Vorliegender Textauszug:
⁂

Dieser Beitrag ist unter dem Titel „Baulandmobilisierungsgesetz in Aktion“ im Deutschen Architektenblatt 04.2022 erschienen.
Von Hubertus Schulte Beerbühl
Ein noch unbebautes Grundstück und das Grundstück eines Nachbarn liegen im Geltungsbereich desselben Hamburger Bebauungsplans aus dem Jahr 1965. Während für das Nachbargrundstück die Festsetzung „WA II g“ gilt, setzt der Plan für das Baugrundstück ein Sondergebiet „Läden“ fest, in dem nur Ladengeschäfte zulässig sind; vergleichbare Nutzungen können ausnahmsweise zugelassen werden.

⁂

Datenauszug:
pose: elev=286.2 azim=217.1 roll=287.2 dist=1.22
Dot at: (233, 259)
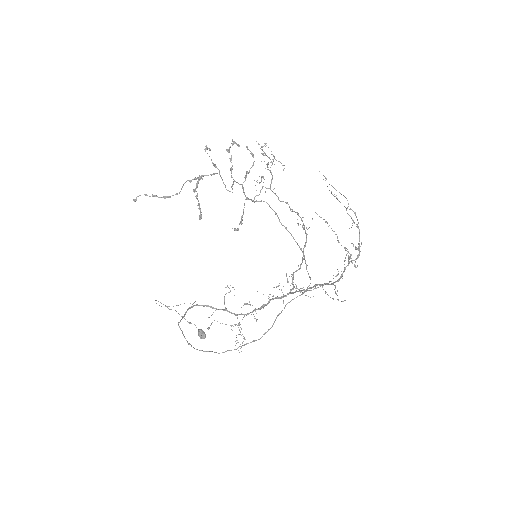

⁂

Aufgabenstellung:
Schreiben Sie aus dem Textauszug über den Hamburger Bebauungsplan die Stelle von „Von Hubertus Schulte“ bis „ausnahmsweise zugelassen werden.“ wortgetreu ab.

Schriftliche Antwort:
Von Hubertus Schulte Beerbühl
Ein noch unbebautes Grundstück und das Grundstück eines Nachbarn liegen im Geltungsbereich desselben Hamburger Bebauungsplans aus dem Jahr 1965. Während für das Nachbargrundstück die Festsetzung „WA II g“ gilt, setzt der Plan für das Baugrundstück ein Sondergebiet „Läden“ fest, in dem nur Ladengeschäfte zulässig sind; vergleichbare Nutzungen können ausnahmsweise zugelassen werden.